Poor Tom. What is he going to do when you aren't around? If he has children, they need to have a serious talk with him.
He sounds like he is a desperate person, and desperate people rarely think things through. Unfortunately, the only way someone like Tom will learn, (and ultimately . . . they still usually don't), is to let him fall for one of these scams and experience what happens. It is good that you will be there to pick up the pieces. Bless you for trying. I see no end to this.
I must have a pretty tough sales resistent online profile for my IP because have only seen a few obvious online scam offers, and very few email scams. Of course have never ever clicked on any link or popup that remotely smells rotten.
Phone calls are another matter. Some are pretty funny, once in awhile will chat and tease the caller and have some fun. The "Your grandson is in jail" and the "You have won a very large prize" scams seem to have died down, not gotten one of those in years. The latest, which has also died down for myself, is the "This is Microsoft, you have a very serious computer problem." LOL.

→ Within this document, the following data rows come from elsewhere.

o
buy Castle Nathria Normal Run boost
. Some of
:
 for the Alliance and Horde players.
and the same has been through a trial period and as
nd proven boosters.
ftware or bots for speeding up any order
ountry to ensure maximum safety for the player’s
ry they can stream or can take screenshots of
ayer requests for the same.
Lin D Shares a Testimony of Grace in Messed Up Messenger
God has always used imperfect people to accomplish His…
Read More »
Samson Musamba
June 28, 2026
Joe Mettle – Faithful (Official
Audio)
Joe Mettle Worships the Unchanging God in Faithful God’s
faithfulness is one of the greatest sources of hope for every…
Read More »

I got the "Microsoft computer problem" phone call last week, hung up on them within 10 seconds.
Helping out with police reports I've seen a lot of seniors who get sucked in by the grand kid in trouble or you've won a prize phone calls or mail notices. Strangest one I've seen is for some folks who sent money to advance the design of a magnet ad for the side of their cars, and they would get a monthly fee for driving around with the magnet ad.
I got the "Microsoft computer problem" phone call last week, hung up on them within 10 seconds.

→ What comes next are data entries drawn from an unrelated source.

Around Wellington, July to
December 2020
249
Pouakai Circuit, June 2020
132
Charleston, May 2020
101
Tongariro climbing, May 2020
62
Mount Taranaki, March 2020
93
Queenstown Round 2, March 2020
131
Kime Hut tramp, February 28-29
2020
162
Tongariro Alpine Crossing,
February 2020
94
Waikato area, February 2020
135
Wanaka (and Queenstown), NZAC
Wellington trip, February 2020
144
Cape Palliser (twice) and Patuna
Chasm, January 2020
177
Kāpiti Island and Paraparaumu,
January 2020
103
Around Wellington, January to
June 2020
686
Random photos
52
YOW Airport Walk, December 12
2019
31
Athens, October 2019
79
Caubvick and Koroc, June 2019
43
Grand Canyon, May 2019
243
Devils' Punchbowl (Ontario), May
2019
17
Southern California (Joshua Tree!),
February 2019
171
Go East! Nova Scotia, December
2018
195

Helping out with police reports I've seen a lot of seniors who get sucked in by the grand kid in trouble or you've won a prize phone calls or mail notices. Strangest one I've seen is for some folks who sent money to advance the design of a magnet ad for the side of their cars, and they would get a monthly fee for driving around with the magnet ad.
Sounds like the hot new scam, where they say they will pay you to have your car wrapped with an ad and drive it around, and it turns out to be yet another variation on the old fake check scam. It's just unbelievable how many different ways they try to run that scam, everything from jobs to renting apartments and selling anything online. Secret shopper is a big one for the fake check scammers.

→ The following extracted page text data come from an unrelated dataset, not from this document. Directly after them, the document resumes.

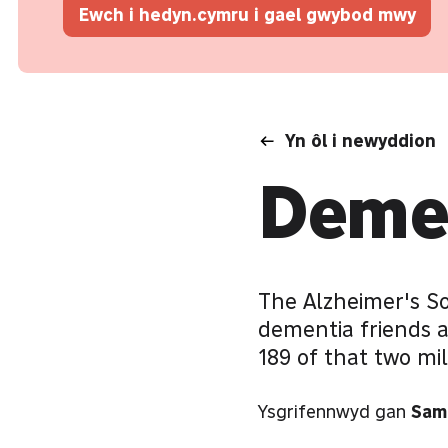
Ewch i hedyn.cymru i gael gwybod mwy
Yn ôl i newyddion
Demen
The Alzheimer's S
dementia friends 
189 of that two mi
Ysgrifennwyd gan
Sam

I think it's worth noting that a lot of jobs out there online are support positions for the scammers, like payroll processor (you will be creating and mailing the counterfeit checks for the scammer) and post our ads for cash, in which you unknowlingly plaster their scam on every website you can for chickenfeed, which is how Tom came across the scam I talked him out of today. He saw one of their ads on a game site he goes to.
Okay so just to even things out a bit- in the lab where I work the public has access to the internet. More than once a week we have to try and convince someone, usually under 40, that they really aren't going to get a million dollars from their new "business associate", that they really shouldn't give their credit info out in an email or just today, if you give them a credit card number they are not going to credit your account with 5000 just for answering a few questions. More and more of us old folks are quite Internet savvy especially those of us on the young end of senior.
Turn off his router. He'll never figure out how to turn it back on.
Not a good idea, I live with him, and use that router too. Also, he'd go ballistic if he couldn't get to his webmail and games.